Méthodologiquement parlant, l’auteur utilise non seulement les écrits de Dèng, mais aussi des comptes rendus de l’époque et des analyses ultérieures. On peut dire que l’analyse de fond de la pensée se fait sur l’œuvre de Dèng, et que les détails contextuels et explicatifs relèvent de sources primaires et secondaires. 

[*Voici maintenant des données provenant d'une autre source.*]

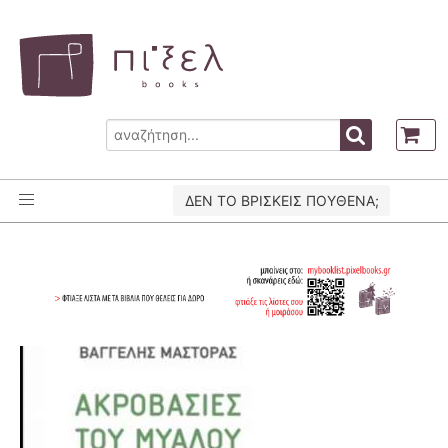
ΔΕΝ ΤΟ ΒΡΙΣΚΕΙΣ ΠΟΥΘΕΝΑ;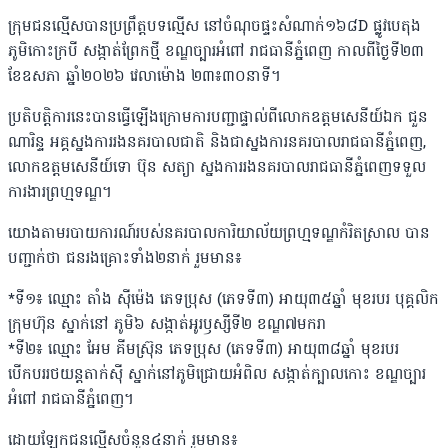
ក្រុមជនល្មើសបានប្រព្រឹត្តបទល្មើស នៅចំណុចផ្ទះសំណាក់១៦៨D ផ្លូវបេតុង
ភូមិកោះក្របី សង្កាត់ព្រែកថ្មី ខណ្ឌច្បារអំពៅ រាជធានីភ្នំពេញ កាលពីថ្ងៃទី២៣
ខែឧសភា ឆ្នាំ២០២៦ វេលាម៉ោង ២៣៖៣០នាទី។
ប្រតិបត្តិការនេះបានធ្វើឡើងក្រោមការបញ្ជាផ្ទាល់ពីលោកឧត្តមសេនីយ៍ឯក ជួន
ណារិន្ទ អគ្គស្នងការរងនគរបាលជាតិ និងជាស្នងការនគរបាលរាជធានីភ្នំពេញ,
លោកឧត្តមសេនីយ៍ទោ ប៊ុន សត្យា ស្នងការរងនគរបាលរាជធានីភ្នំពេញទទួល
ការងារព្រហ្មទណ្ឌ។
យោងតាមរបាយការណ៍របស់នគរបាលការិយាល័យព្រហ្មទណ្ឌកំរិតស្រាល បាន
បញ្ជាក់ថា ជនរងគ្រោះទាំង២នាក់ រួមមាន៖
*ទី១៖ ឈ្មោះ តាំង ស៊ីម៉េង ភេទប្រុស (ភេទទី៣) អាយុ៣៥ឆ្នាំ មុខរបរ បុគ្គលិក
ក្រុមហ៊ុន ស្នាក់នៅ ភូមិ៦ សង្កាត់អូរឫស្សីទី២ ខណ្ឌ៧មករា
*ទី២៖ ឈ្មោះ អែម គីមស្រ៊ុន ភេទប្រុស (ភេទទី៣) អាយុ៣៨ឆ្នាំ មុខរបរ
បើកបររថយន្តតាក់ស៊ី ស្នាក់នៅភូមិជ្រោយអំពិល សង្កាត់ក្បាលកោះ ខណ្ឌច្បារ
អំពៅ រាជធានីភ្នំពេញ។
ដោយឡែកជនល្មើសចំនួន៤នាក់ រួមមាន៖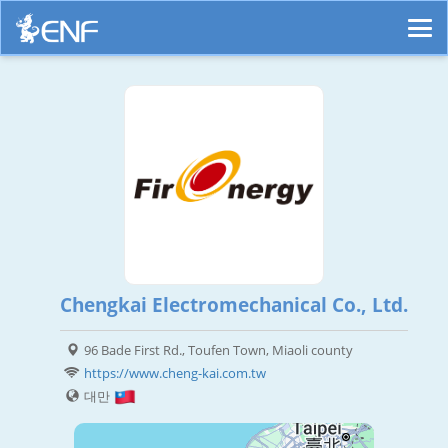
Chengkai Electromechanical Co., Ltd.
96 Bade First Rd., Toufen Town, Miaoli county
https://www.cheng-kai.com.tw
대만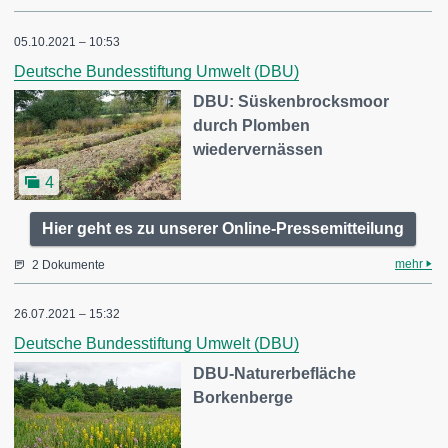
05.10.2021 – 10:53
Deutsche Bundesstiftung Umwelt (DBU)
DBU: Süskenbrocksmoor
durch Plomben
wiedervernässen
4
Hier geht es zu unserer Online-Pressemitteilung
mehr
2 Dokumente
26.07.2021 – 15:32
Deutsche Bundesstiftung Umwelt (DBU)
DBU-Naturerbefläche
Borkenberge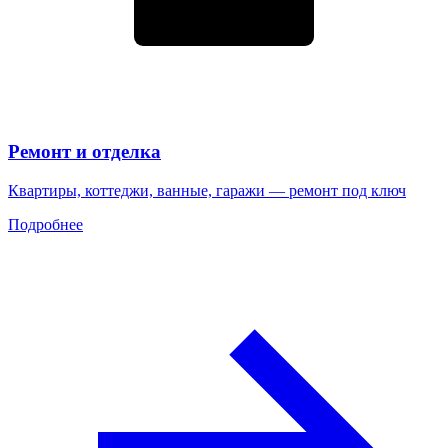
Ремонт и отделка
Квартиры, коттеджи, ванные, гаражи — ремонт под ключ
Подробнее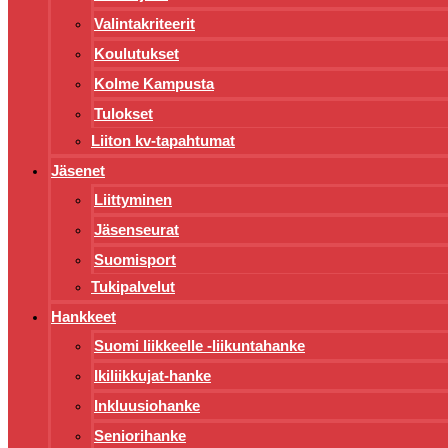
Valintakriteerit
Koulutukset
Kolme Kampusta
Tulokset
Liiton kv-tapahtumat
Jäsenet
Liittyminen
Jäsenseurat
Suomisport
Tukipalvelut
Hankkeet
Suomi liikkeelle -liikuntahanke
Ikiliikkujat-hanke
Inkluusiohanke
Seniorihanke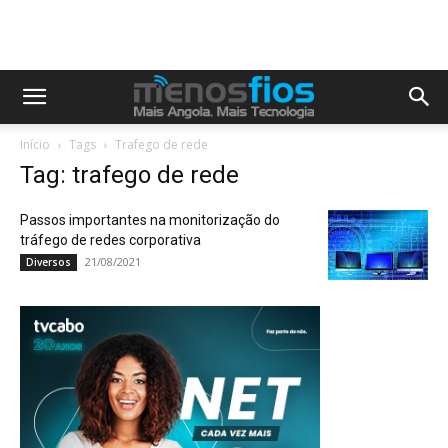
Início
Tags
Trafego de rede
Tag: trafego de rede
Passos importantes na monitorização do
tráfego de redes corporativa
21/08/2021
Diversos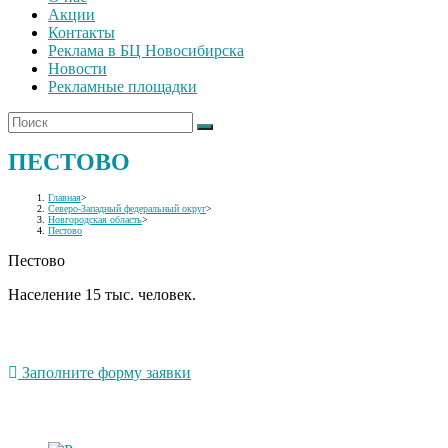
Акции
Контакты
Реклама в БЦ Новосибирска
Новости
Рекламные площадки
ПЕСТОВО
Главная
>
Северо-Западный федеральный округ
>
Новгородская область
>
Пестово
Пестово
Население 15 тыс. человек.
Заполните форму заявки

Timothy Cheek considère que Dèng est intellectuel dans la lignée des penseurs chinois « traditionnels », qui, lorsqu’il a atteint une influence forte au sein du Parti, s’éleva comme le défenseur de son intégrité, rappelant les droits et responsabilités du règne sur la Chine. Officier élitiste du pouvoir chinois, il espérait mener son peuple vers une vie meilleure, où il pourrait se réaliser dans le service public et récolter les fruits de la prospérité et de l’enrichissement culturel collectif. 

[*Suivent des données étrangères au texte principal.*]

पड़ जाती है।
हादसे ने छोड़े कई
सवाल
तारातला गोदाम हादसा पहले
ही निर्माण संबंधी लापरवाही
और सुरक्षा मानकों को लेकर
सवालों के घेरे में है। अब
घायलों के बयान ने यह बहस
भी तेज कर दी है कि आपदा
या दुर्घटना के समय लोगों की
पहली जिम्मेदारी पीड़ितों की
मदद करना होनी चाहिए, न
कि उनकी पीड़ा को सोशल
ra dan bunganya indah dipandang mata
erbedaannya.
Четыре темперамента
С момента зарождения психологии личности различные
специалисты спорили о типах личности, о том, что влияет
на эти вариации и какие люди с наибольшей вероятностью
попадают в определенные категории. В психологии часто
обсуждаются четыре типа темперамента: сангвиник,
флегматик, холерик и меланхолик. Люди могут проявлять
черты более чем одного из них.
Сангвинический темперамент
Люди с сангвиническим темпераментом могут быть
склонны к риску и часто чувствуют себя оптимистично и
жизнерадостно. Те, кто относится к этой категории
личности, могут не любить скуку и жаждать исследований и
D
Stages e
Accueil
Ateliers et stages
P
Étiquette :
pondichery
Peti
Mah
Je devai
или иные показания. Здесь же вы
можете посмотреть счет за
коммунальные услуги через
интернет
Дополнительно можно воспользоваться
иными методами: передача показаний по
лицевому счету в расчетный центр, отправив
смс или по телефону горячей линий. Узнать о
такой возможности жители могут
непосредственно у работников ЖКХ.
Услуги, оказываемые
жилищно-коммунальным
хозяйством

Concrètement, l’auteur répertorie et rend compte des ouvrages historiques, politiques et journalistiques de Dèng Tuò et évalue l’impact réel de ceux-ci, en plus de situer l’évolution de sa pensée politique. Il considère, par exemple, "Evening Chats at Yanshan" comme son point culminant dans le journalisme. En effet, s’il est critique de l’excès du politique, il se justifie pertinemment et ses apports sont constructifs. Un autre ouvrage, The "Chang Guan Lou Review," fut rédigé lors du démantèlement du Grand Bond en Avant : suivant les directives de Péng Zhēn, Dèng a dirigé, secrètement, une inspection des documents produit par le Comité Central durant la période du Grand Bond. 

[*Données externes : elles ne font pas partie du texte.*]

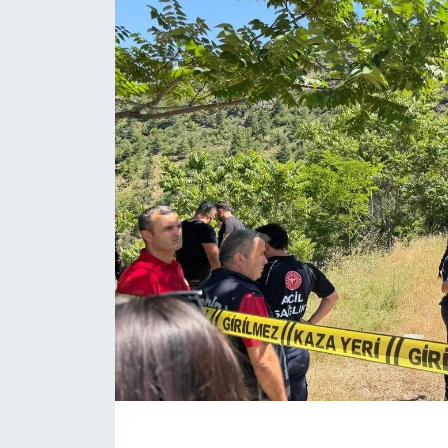
Eğitim
Sağlık
Magazin
Turizm
Çevre
Kültür ve Sanat
Sivil Toplum
Tarım
Bilim ve Teknoloji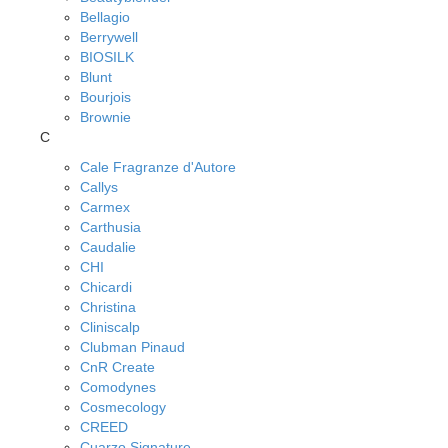
Bellagio
Berrywell
BIOSILK
Blunt
Bourjois
Brownie
C
Cale Fragranze d'Autore
Callys
Carmex
Carthusia
Caudalie
CHI
Chicardi
Christina
Cliniscalp
Clubman Pinaud
CnR Create
Comodynes
Cosmecology
CREED
Cuarzo Signature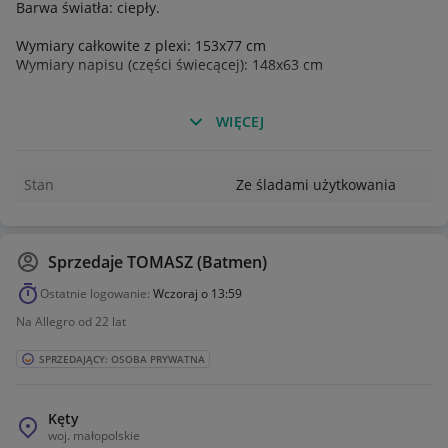
Barwa światła: ciepły.
Wymiary całkowite z plexi: 153x77 cm
Wymiary napisu (części świecącej): 148x63 cm
odbiór osobisty lub na palecie
WIĘCEJ
Stan
Ze śladami użytkowania
Sprzedaje
TOMASZ (Batmen)
Ostatnie logowanie:
Wczoraj o 13:59
Na Allegro od 22 lat
SPRZEDAJĄCY: OSOBA PRYWATNA
Kęty
woj.
małopolskie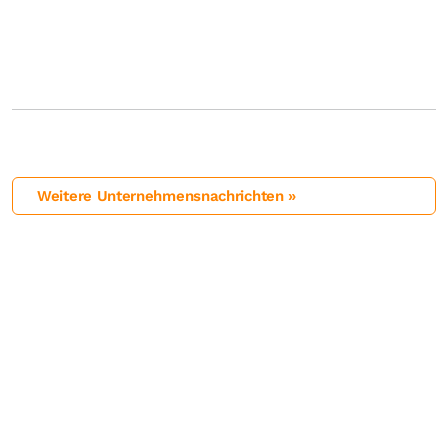
Weitere Unternehmensnachrichten »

Cheek livre donc un texte pouvant se décrire comme une compilation des contributions de Dèng. Il considère que celui-ci donna un cadre idéologique pour la vie culturelle potentielle d’une Chine léniniste. Ce « léninisme chinois » de Dèng Tuò renferme la tension entre les moyens et les relations de productions comme clé pour le progrès historique, contrairement à l’accent de Máo Zédōng sur les idées et la pensée comme force matérielle. La démocratie était toutefois en dehors de sa philosophie : celle-ci ne convenait pas à la Chine, contrairement au leadership paternaliste combiné à la participation des masses, suivant la ligne du Parti. Ainsi, l’autoritarisme est donc la seule forme permettant à la République d’être un cadre prospère et ordonné pour l’engagement dans les arts et les humanités, comme l’histoire, la littérature, la poésie et la calligraphie. 

L’apport principal est le constat que l’élite intellectuelle n’est pas seulement dichotomiquement dissidente, mais qu’il peut y avoir des nuances dans l’opposition. En effet, Dèng Tuò voyait dans le marxisme la réponse aux problèmes de la Chine. Toutefois, il n’a pas hésité à défendre la suprématie du parti autant contre les libéraux que les radicaux. Aujourd’hui, on retrouve des éléments s’apparentant à ses prises de positions à la fois dans l’argumentaire de certains intellectuels de la Nouvelle Gauche proche du pouvoir et chez les traditionalistes, défenseurs du Confucianisme.